Wir zahlen für hohe Bahnhofmieten
Doch wir zahlen nicht nur als Mieter, sondern auch als Konsumenten. Ein Beispiel: Die SBB rentabilisiert ihre Bahnhöfe und kassiert im Hauptbahnhof Zürich Mieten von 3000 bis 5000 Franken pro Quadratmeter, bei einem Umsatz von 25'000 Franken pro Quadratmeter. Das heisst, dass wir auf jedem Franken, den wir im Shop-Ville ausgeben 10 bis 15 Rappen Bodensteuer entrichten müssen.
Klar, nicht jeder muss 20 Prozent vom Einkommen und 10 Prozent von den Konsumausgaben an die Bodenbesitzer abgeben. Einige sind auch in die Vororte gezogen, wohnen in Genossenschaften oder in einem geerbten Haus. Doch da das Immobilieneigentum sehr einseitig verteilt ist, bedeuten die steigenden Bodenpreise per Saldo doch eine gewaltige Umverteilung von unten nach oben. Gleichzeitig wird damit ein Teufelskreis in Gang gesetzt.
Unterschied wird grösser
Wie? Gemäss den AHV-Statistiken sind die Arbeitseinkommen des ärmsten Zehntels seit 1982 real um 51 Prozent, die des reichsten Zehntels aber um 218 Prozent und die des reichsten Hundertstels um 293 Prozent – also fast um das Dreifache! – auf 296'000 Franken jährlich gestiegen.
Dazu kommen noch die noch einseitiger verteilten Kapitaleinkommen. Diese stammen nicht zuletzt aus dem Besitz von Immobilien, deren Wert sich laut SNB seit 2004 auf über 2000 Milliarden Franken mehr als verdoppelt hat. Mangels Alternativen werden diese zusätzlichen Einnahmen und Vermögen gerne in Immobilien investiert, was wiederum die Preise für Bauland und die Mieten erhöht. Und so weiter.
Dieser Umverteilungsmechanismus ist bisher kaum erforscht und diskutiert worden. Zu unrecht, denn er bedroht nicht nur den sozialen Frieden.
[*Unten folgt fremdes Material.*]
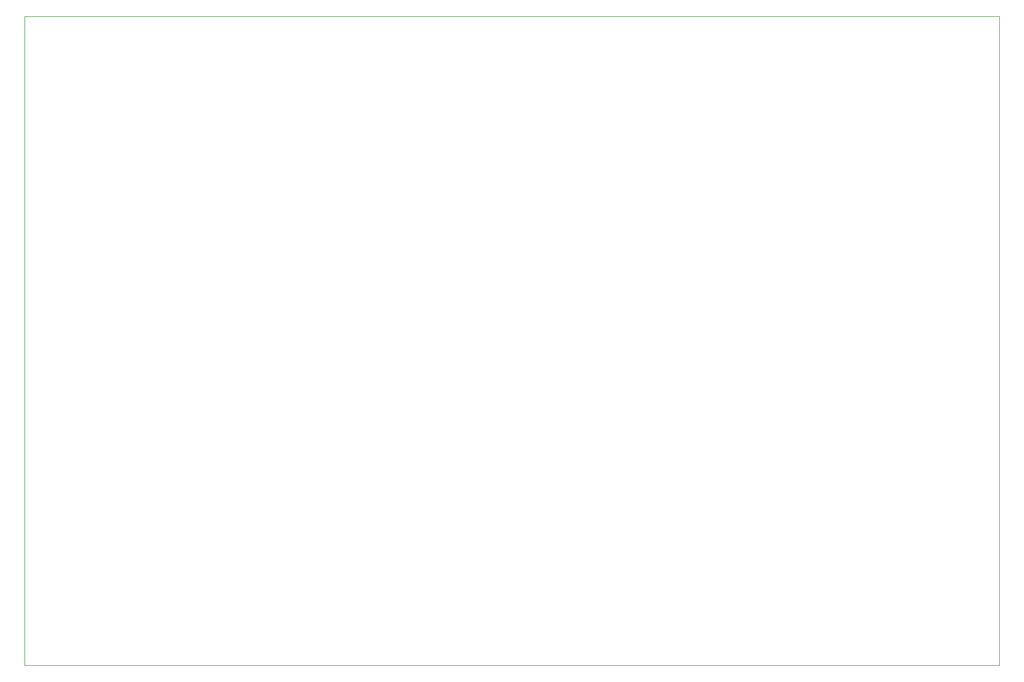
<source format=gbo>
G04 MADE WITH FRITZING*
G04 WWW.FRITZING.ORG*
G04 DOUBLE SIDED*
G04 HOLES PLATED*
G04 CONTOUR ON CENTER OF CONTOUR VECTOR*
%ASAXBY*%
%FSLAX23Y23*%
%MOIN*%
%OFA0B0*%
%SFA1.0B1.0*%
%ADD10R,11.811000X7.874020X11.795000X7.858020*%
%ADD11C,0.008000*%
%LNSILK0*%
G90*
G70*
G54D11*
X4Y7870D02*
X11807Y7870D01*
X11807Y4D01*
X4Y4D01*
X4Y7870D01*
D02*
G04 End of Silk0*
M02*
</source>
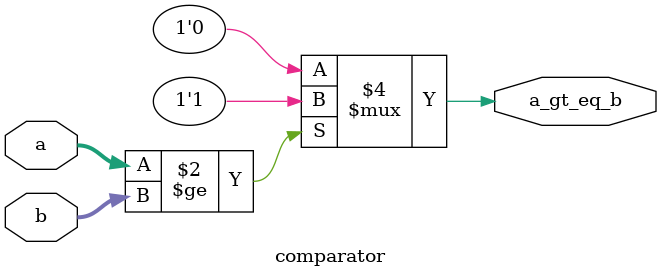
<source format=v>

module comparator #(
    parameter width = 32
)(
    input [width-2:0] a, // First input for comparison
    input [width-2:0] b, // Second input for comparison
    output reg a_gt_eq_b // Output signal indicating if in1 is greater than or equal to in2
);
    always @(*)
    begin
         if(a>=b) begin a_gt_eq_b = 1;  end
        else begin a_gt_eq_b = 0; end
    end

endmodule
</source>
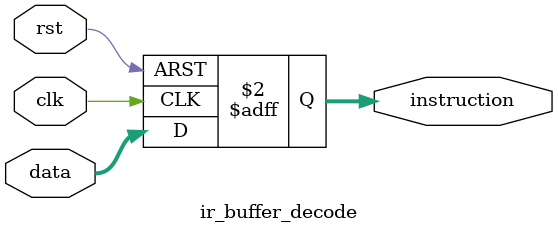
<source format=sv>
module ir_buffer_decode (
    input logic clk,
    input logic rst,
    input logic [31:0] data,
    output logic [31:0] instruction
);

  always_ff @(posedge clk or posedge rst) begin
    if (rst) begin
      instruction <= 32'b0;
    end else begin
      instruction <= data;
    end
  end
endmodule

</source>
Wenn wir Geld für Essen, Unterhaltung, Autos, Bauarbeiten etc. ausgeben, sorgen wir für Beschäftigung. Ausgaben für die Boden-Steuer hingegen sind reine Umverteilung. Sie vernichten nur dann keine Jobs, wenn – vereinfacht gesagt – das reichste Prozent noch mehr konsumiert. Doch das wären dann noch mehr Golfplätze, Drittresidenzen, Luxusjachten und ähnliches. Nichts, was unsere Leben schöner macht.
Widerstand programmiert
Bisher können wir diesen Nachfrage-Ausfall noch durch rekordhohe Exportüberschüsse und durch die von der Nettoeinwanderung nötigen Investitionen einigermassen kompensieren. Dennoch müssen wir das Problem der «Bodensteuer» endlich auf die politische Agenda setzen.
Einfach ist das allerdings nicht, denn jeder Eingriff bedeutet nicht nur, sondern bezweckt eine Wertverminderung des Baugrunds. An diesem aber hängt unser ganzes Kreditsystem.